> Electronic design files
== == ==

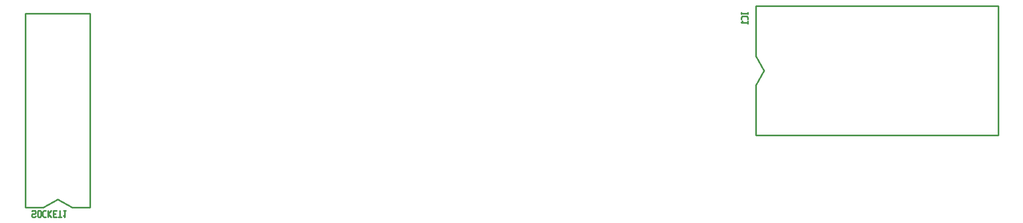
<source format=gbr>
G04 start of page 15 for group -4078 idx -4078 *
G04 Title: (unknown), bottomsilk *
G04 Creator: pcb 20110918 *
G04 CreationDate: Tue 14 Jan 2014 03:41:54 PM GMT UTC *
G04 For: vince *
G04 Format: Gerber/RS-274X *
G04 PCB-Dimensions: 1000000 160000 *
G04 PCB-Coordinate-Origin: lower left *
%MOIN*%
%FSLAX25Y25*%
%LNBOTTOMSILK*%
%ADD96C,0.0100*%
G54D96*X38000Y136000D02*Y16000D01*
Y136000D02*X78000D01*
Y16000D01*
X67000D02*X78000D01*
X67000D02*X58000Y21000D01*
X49000Y16000D01*
X38000D02*X49000D01*
X490000Y140500D02*X640000D01*
Y60500D01*
X490000D02*X640000D01*
X490000Y91500D02*Y60500D01*
Y91500D02*X495000Y100500D01*
X490000Y109500D01*
Y140500D02*Y109500D01*
X481000Y135500D02*Y136500D01*
Y136000D02*X485000D01*
Y135500D02*Y136500D01*
Y132300D02*Y133600D01*
X484300Y134300D02*X485000Y133600D01*
X481700Y134300D02*X484300D01*
X481700D02*X481000Y133600D01*
Y132300D02*Y133600D01*
X481800Y131100D02*X481000Y130300D01*
X485000D01*
Y129600D02*Y131100D01*
X44000Y10000D02*X44500Y10500D01*
X42500Y10000D02*X44000D01*
X42000Y10500D02*X42500Y10000D01*
X42000Y10500D02*Y11500D01*
X42500Y12000D01*
X44000D01*
X44500Y12500D01*
Y13500D01*
X44000Y14000D02*X44500Y13500D01*
X42500Y14000D02*X44000D01*
X42000Y13500D02*X42500Y14000D01*
X45700Y10500D02*Y13500D01*
Y10500D02*X46200Y10000D01*
X47200D01*
X47700Y10500D01*
Y13500D01*
X47200Y14000D02*X47700Y13500D01*
X46200Y14000D02*X47200D01*
X45700Y13500D02*X46200Y14000D01*
X49600D02*X50900D01*
X48900Y13300D02*X49600Y14000D01*
X48900Y10700D02*Y13300D01*
Y10700D02*X49600Y10000D01*
X50900D01*
X52100D02*Y14000D01*
Y12000D02*X54100Y10000D01*
X52100Y12000D02*X54100Y14000D01*
X55300Y11800D02*X56800D01*
X55300Y14000D02*X57300D01*
X55300Y10000D02*Y14000D01*
Y10000D02*X57300D01*
X58500D02*X60500D01*
X59500D02*Y14000D01*
X61700Y10800D02*X62500Y10000D01*
Y14000D01*
X61700D02*X63200D01*
M02*

</source>
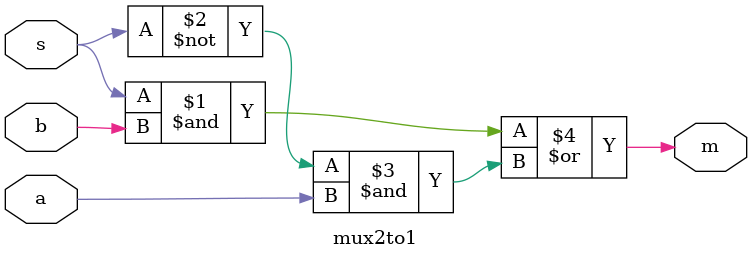
<source format=v>


module mux(LEDR, SW);
    input [9:0] SW;
    output [9:0] LEDR;
    wire w1;
    wire w2;
    mux2to1 u0(
        .a(SW[0]),
        .b(SW[1]),
        .s(SW[9]),
        .m(w1)
        );
    mux2to1 u1(
        .a(SW[2]),
        .b(SW[3]),
        .s(SW[9]),
        .m(w2)
        );
    mux2to1 u2(
        .a(w1),
        .b(w2),
        .s(SW[8]),
        .m(LEDR[0])
        );
endmodule

module mux2to1(a, b, s, m);
    input a; //selected when s is 0
    input b; //selected when s is 1
    input s; //select signal
    output m; //output
  
    assign m = s & b | ~s & a;
    // OR
    // assign m = s ? y : x;

endmodule

</source>
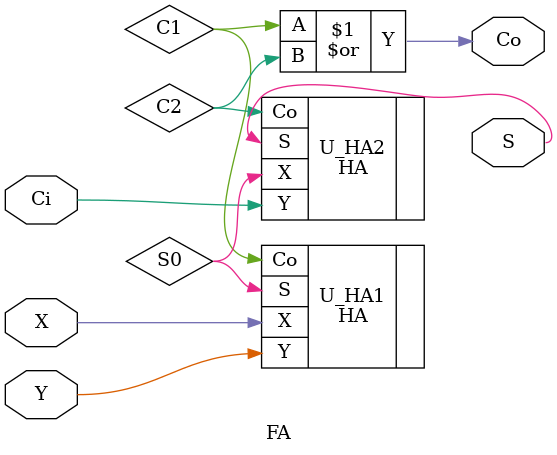
<source format=v>

module FA (
  Co,  // Carry-out
  S,  // Sum
  X,
  Y,
  Ci
);  // carry-in

  // I/O signals
  output Co, S;  // Carry-out and Sum
  input X, Y, Ci;  // Inputs including X, Y and Carry-in
  wire Co, S;
  wire X, Y, Ci;
  // internal
  wire S0, C1, C2;

  HA U_HA1 (
    .Co(C1),
    .S (S0),
    .X (X),
    .Y (Y)
  );
  HA U_HA2 (
    .Co(C2),
    .S (S),
    .X (S0),
    .Y (Ci)
  );
  assign Co = (C1 | C2);

endmodule

</source>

== == ==

> Work order
Please reproduce, word for word, every line from the line with "input X, Y, Ci;" to the final line above, including both ends.

> Exercise output
  input X, Y, Ci;  // Inputs including X, Y and Carry-in
  wire Co, S;
  wire X, Y, Ci;
  // internal
  wire S0, C1, C2;

  HA U_HA1 (
    .Co(C1),
    .S (S0),
    .X (X),
    .Y (Y)
  );
  HA U_HA2 (
    .Co(C2),
    .S (S),
    .X (S0),
    .Y (Ci)
  );
  assign Co = (C1 | C2);

endmodule

</source>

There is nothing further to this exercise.